But, the reports of the death of branch banking have been greatly exaggerated, as it turns out. Bank branches are simply being reimagined, and new, more modern sites are being unveiled by B of A, Wells Fargo (NYSE: WFC ) , and JPMorgan Chase (NYSE: JPM ) even as clunky, older locations are shuttered.
New economic reality
It's true that over 2,000 branch closings is quite a bit for one year, but banks are realizing that it isn't cost effective to maintain locations in sparsely populated areas. As those branches are trimmed, new, more technology-dependent locations are springing up in larger urban areas.
Wells Fargo recently opened a branch in what it calls the "neighborhood bank format," in Washington, DC. Wells notes that the tiny, 1,000 square-foot site is a big change from its usual branch size, which is usually three to four times the new location's footprint. The branch will offer large-screen ATMs as well as a paperless business concept, with employees using wireless phones and tablets to serve customers.

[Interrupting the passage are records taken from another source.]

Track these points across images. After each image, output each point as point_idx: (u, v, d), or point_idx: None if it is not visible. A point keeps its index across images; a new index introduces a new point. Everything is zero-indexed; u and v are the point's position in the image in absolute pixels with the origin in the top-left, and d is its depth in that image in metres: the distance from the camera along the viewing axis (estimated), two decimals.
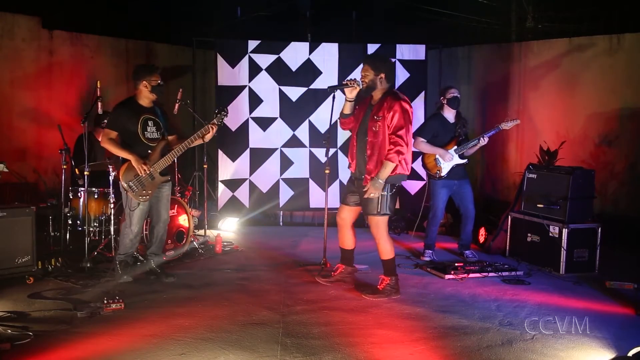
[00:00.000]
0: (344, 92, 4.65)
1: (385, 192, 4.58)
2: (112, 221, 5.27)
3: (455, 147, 5.79)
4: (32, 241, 5.01)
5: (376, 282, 4.83)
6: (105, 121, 6.40)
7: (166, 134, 5.03)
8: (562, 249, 5.41)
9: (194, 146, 5.21)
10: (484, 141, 5.74)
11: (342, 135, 7.46)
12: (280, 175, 7.66)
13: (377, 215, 4.62)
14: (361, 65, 4.76)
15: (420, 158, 6.17)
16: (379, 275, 4.81)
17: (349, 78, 4.65)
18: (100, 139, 5.01)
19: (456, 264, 5.45)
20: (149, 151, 4.89)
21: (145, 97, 4.94)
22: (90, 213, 5.73)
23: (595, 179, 5.86)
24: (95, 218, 5.81)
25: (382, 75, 4.61)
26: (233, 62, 7.54)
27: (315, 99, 7.61)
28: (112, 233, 5.32)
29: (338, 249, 5.06)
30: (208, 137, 5.01)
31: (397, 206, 7.67)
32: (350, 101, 4.66)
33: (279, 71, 7.57)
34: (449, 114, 5.88)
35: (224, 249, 6.21)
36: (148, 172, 4.81)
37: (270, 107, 7.60)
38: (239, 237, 7.00)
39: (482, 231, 6.53)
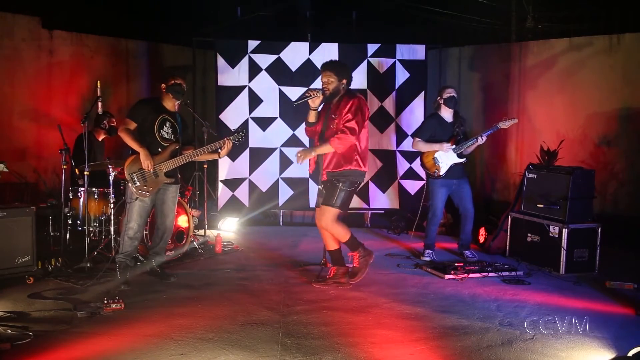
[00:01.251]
0: (308, 103, 4.82)
1: (344, 187, 4.70)
2: (112, 221, 5.27)
3: (454, 146, 5.80)
4: (32, 241, 5.01)
5: (374, 280, 4.88)
6: (105, 122, 6.49)
7: (180, 140, 5.07)
8: (562, 249, 5.41)
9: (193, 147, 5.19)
10: (481, 140, 5.74)
11: None
12: (280, 175, 7.66)
13: (329, 205, 4.71)
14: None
15: (418, 158, 6.17)
16: (330, 266, 4.98)
17: (310, 88, 4.74)
18: (117, 129, 4.99)
19: (456, 264, 5.45)
20: (159, 149, 4.93)
21: (167, 99, 5.03)
22: (90, 213, 5.73)
23: (595, 179, 5.86)
24: (95, 218, 5.82)
25: (344, 81, 4.78)
26: (233, 62, 7.54)
27: None
28: (112, 233, 5.31)
29: None
30: (223, 153, 5.04)
31: (397, 206, 7.70)
32: (314, 110, 4.84)
33: (278, 71, 7.57)
34: (447, 114, 5.89)
35: (224, 249, 6.21)
36: (152, 168, 4.83)
37: (270, 107, 7.60)
38: (239, 237, 7.00)
39: (482, 231, 6.53)
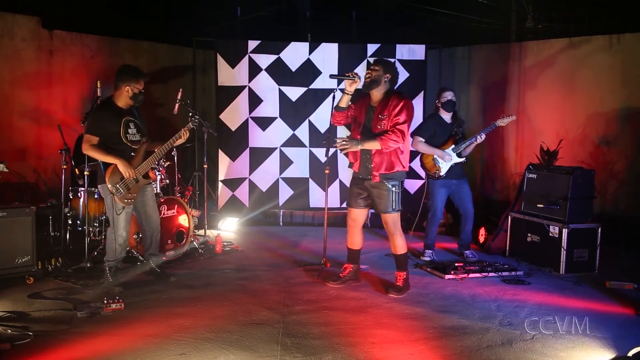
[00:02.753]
0: (342, 84, 4.69)
1: (397, 189, 4.70)
2: None
3: (453, 146, 5.80)
4: (32, 241, 5.01)
5: (374, 280, 4.86)
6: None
7: (146, 136, 4.92)
8: (562, 249, 5.41)
9: (193, 147, 5.15)
10: (480, 139, 5.76)
11: (342, 135, 7.45)
12: (280, 175, 7.66)
13: (391, 212, 4.71)
14: (363, 63, 4.76)
15: (418, 158, 6.18)
16: (395, 273, 4.88)
17: (352, 71, 4.66)
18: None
19: (456, 264, 5.46)
20: (132, 154, 4.77)
21: (124, 101, 4.80)
22: (90, 213, 5.73)
23: (595, 179, 5.86)
24: (95, 218, 5.81)
25: (388, 75, 4.71)
26: (233, 62, 7.54)
27: (315, 99, 7.61)
28: None
29: (338, 249, 5.08)
30: (179, 141, 4.87)
31: None
32: (348, 94, 4.69)
33: (278, 71, 7.57)
34: (446, 115, 5.90)
35: (224, 249, 6.21)
36: (134, 175, 4.70)
37: (270, 107, 7.60)
38: (239, 237, 7.00)
39: (482, 231, 6.53)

JPMorgan has introduced its own new branch style, with interactive ATMs as well as tablet-toting clerks and cash-counting machines. These modern improvements will eventually grace all of the bank's new sites, but the company doesn't plan to roll out the changes for current locations.
Adding to the bottom line
For Bank of America, its new branch concept has more riding on its success than just saving money. The bank will have all the accouterments of its peers' snazzy new sites, though its footprint will be gargantuan -- 12,000 square feet -- compared to that of Wells.
That's because B of A is planning to make its new branch sites a kind of mini-banking center , where customers can videoconference with remote advisors, and do practically any transaction that would normally be available only at a main bank location. One transaction that B of A is pushing at these brand-new sites is mortgage lending.
Even as the mortgage business cools, Bank of America's CEO Brian Moynihan disclosed in the bank's first-quarter earnings call that the plan is to increase the number of mortgage banking specialists in branch locations, as well as processing staff for the back office. CFO Bruce Thompson noted that this drive has helped boost mortgage originations by 57% year over year.
As a B of A executive recently commented, customers still want the face-to-face banking experience. The biggest banks are figuring out how to give consumers what they want in that arena, while still containing costs and increasing profits. The reinvented branch model is still new, but it definitely looks like a step in the right direction.